Comme de nombreux autres opéras du maître de Pesaro, Bianca e Falliero tombe rapidement dans l’oubli après sa création, avant de revoir le jour dans le cadre du Festival Rossini (Rossini Opera Festival, ROF). On ne dira jamais assez l’importance de la manifestation et de la Fondation Rossini dans l’immense travail de redécouverte des partitions du compositeur. Représenté pour la première fois en 1819 à la Scala de Milan, le melodramma per musica qu’est Bianca e Falliero se situe entre La donna del lago et Maometto II. Le succès est manifeste, avec pas moins de trente‑neuf représentations durant la même saison. L’ouvrage sera ensuite donné pendant une vingtaine d’années sur plusieurs grandes scènes italiennes et étrangères avant de disparaître. Ce n’est qu’en 1986 qu’il est exhumé à Pesaro, avec une distribution superlative (Katia Ricciarelli, Marilyn Horne et Chris Merritt). Le spectacle est repris en 1989, avec une affiche tout aussi alléchante (Lella Cuberli, Martine Dupuy et toujours Chris Merritt). Une nouvelle production est étrennée à Pesaro en 2005, qui ne réussit pas cependant à faire oublier les représentations précédentes. La production de cette année est donc la troisième dans la ville natale de Rossini.

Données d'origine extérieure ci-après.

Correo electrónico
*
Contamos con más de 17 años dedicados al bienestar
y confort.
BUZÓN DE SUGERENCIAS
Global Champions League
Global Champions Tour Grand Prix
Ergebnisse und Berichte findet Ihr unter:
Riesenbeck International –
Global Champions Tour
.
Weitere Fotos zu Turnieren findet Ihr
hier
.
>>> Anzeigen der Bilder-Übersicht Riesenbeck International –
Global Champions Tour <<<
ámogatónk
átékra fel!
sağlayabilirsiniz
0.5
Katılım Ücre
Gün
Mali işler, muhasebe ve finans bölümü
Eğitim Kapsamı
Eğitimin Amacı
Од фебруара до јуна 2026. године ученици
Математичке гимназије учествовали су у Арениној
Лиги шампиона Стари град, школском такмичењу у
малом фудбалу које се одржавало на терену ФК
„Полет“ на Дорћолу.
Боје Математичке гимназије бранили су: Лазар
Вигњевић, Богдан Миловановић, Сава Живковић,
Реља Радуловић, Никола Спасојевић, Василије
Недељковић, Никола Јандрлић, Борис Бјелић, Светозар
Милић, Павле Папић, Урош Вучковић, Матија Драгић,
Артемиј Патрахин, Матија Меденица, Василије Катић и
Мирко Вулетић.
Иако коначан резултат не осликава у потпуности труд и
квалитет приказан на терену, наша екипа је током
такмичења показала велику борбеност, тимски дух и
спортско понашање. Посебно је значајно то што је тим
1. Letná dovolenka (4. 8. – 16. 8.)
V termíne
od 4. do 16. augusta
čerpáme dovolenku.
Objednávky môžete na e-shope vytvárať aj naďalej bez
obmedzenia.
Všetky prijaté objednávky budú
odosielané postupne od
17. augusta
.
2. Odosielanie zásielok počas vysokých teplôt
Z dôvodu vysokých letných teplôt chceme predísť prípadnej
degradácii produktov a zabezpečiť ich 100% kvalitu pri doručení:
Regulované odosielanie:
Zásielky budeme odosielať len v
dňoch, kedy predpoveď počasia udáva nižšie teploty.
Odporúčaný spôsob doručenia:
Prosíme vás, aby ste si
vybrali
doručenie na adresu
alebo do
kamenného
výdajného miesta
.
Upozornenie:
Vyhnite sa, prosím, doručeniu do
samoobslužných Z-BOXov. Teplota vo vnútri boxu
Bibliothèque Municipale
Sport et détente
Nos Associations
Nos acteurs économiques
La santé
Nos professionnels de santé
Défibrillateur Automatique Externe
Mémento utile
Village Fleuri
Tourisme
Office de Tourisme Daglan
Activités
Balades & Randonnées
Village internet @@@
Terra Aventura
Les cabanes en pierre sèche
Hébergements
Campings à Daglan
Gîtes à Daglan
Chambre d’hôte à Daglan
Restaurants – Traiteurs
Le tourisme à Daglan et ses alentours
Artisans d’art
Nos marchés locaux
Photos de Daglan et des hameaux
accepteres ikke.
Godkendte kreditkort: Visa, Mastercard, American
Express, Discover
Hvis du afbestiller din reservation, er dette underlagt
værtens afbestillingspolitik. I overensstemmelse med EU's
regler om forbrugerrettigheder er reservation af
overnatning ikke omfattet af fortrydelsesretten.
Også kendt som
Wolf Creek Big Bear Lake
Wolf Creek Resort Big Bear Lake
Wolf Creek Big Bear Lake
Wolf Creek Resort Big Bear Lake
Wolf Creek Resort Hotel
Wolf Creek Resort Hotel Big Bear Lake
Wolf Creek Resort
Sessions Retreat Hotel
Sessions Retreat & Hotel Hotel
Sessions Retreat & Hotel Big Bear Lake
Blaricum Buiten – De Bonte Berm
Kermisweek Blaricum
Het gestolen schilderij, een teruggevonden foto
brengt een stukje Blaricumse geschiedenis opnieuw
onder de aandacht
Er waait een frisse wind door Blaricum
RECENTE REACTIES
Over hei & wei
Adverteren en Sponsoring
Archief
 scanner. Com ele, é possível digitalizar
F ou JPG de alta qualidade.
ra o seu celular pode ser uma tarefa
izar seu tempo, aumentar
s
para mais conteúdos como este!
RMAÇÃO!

Ailleurs, que ce soit en Italie ou à l’étranger, c’est le calme plat, ou presque, l’œuvre ne suscitant guère l’intérêt des directeurs d’opéra. Dommage, car malgré quelques longueurs, elle contient des passages magnifiques. Adapté de la pièce française Les Vénitiens ou Blanche et Montcassin (1798) d’Antoine-Vincent Arnault, le livret, très simple, de Felice Romani narre les querelles qui opposent deux familles rivales au XVIIe siècle à Venise : Bianca, fille de Contareno, doit épouser le riche Capellio, mais elle est aime Falliero. Après bien des rebondissements, le père accepte finalement que sa fille épouse son amoureux et tout est bien qui finit bien.


Cette nouvelle production de Bianca e Falliero a été confiée à Jean‑Louis Grinda, lequel fait pour l’occasion ses débuts à Pesaro. Le metteur en scène français signe un spectacle épuré et stylisé, plutôt statique. Il a choisi de transposer l’action dans les années 1950‑1960, une période qu’on reconnaît immédiatement grâce aux costumes de Rudy Sabounghi, qui signe également les décors mobiles, qui s’assemblent et se défont pour représenter les différentes pièces de la demeure de Contareno puis la salle du tribunal où est jugé Falliero, avec pour toile de fond la basilique Saint‑Marc. Les splendides lumières de Laurent Castaingt confèrent des teintes pastel à la Cité des Doges.


L’atout principal de ces représentations de Bianca e Falliero est la Bianca de Jessica Pratt. La soprano déploie une technique impeccable, avec des vocalises hors pair et un chant à la large gamme dynamique, qu’il s’agisse de pianissimi, de crescendi ou encore de diminuendi. L’aigu est tout simplement splendide, avec notamment un mi bémol final absolument phénoménal de justesse et de puissance, après près de quatre heures de représentation. Le Falliero d’Aya Wakizono est un cran en dessous. La mezzo‑soprano japonaise est, elle aussi, une styliste exemplaire, mais elle ne possède pas les accents véhéments et tranchants ainsi que la veine dramatique associés à son rôle de chevalier. Pour une fois, le ténor a ici un rôle de « méchant » : le Contareno de Dmitry Korchak est un régal, avec son émission sûre et ses vocalises précises et acérées. Giorgi Manoshvili marque son rôle d’époux rejeté par sa voix sombre et puissante. A la tête de l’Orchestre symphonique national de la RAI, Roberto Abbado propose une direction ample et mesurée, laissant respirer la musique et le chant et faisant entendre chaque détail, mais jamais au détriment de l’action dramatique. A la fin de la représentation, tous les protagonistes sont chaleureusement applaudis, avec une ovation pour Jessica Pratt.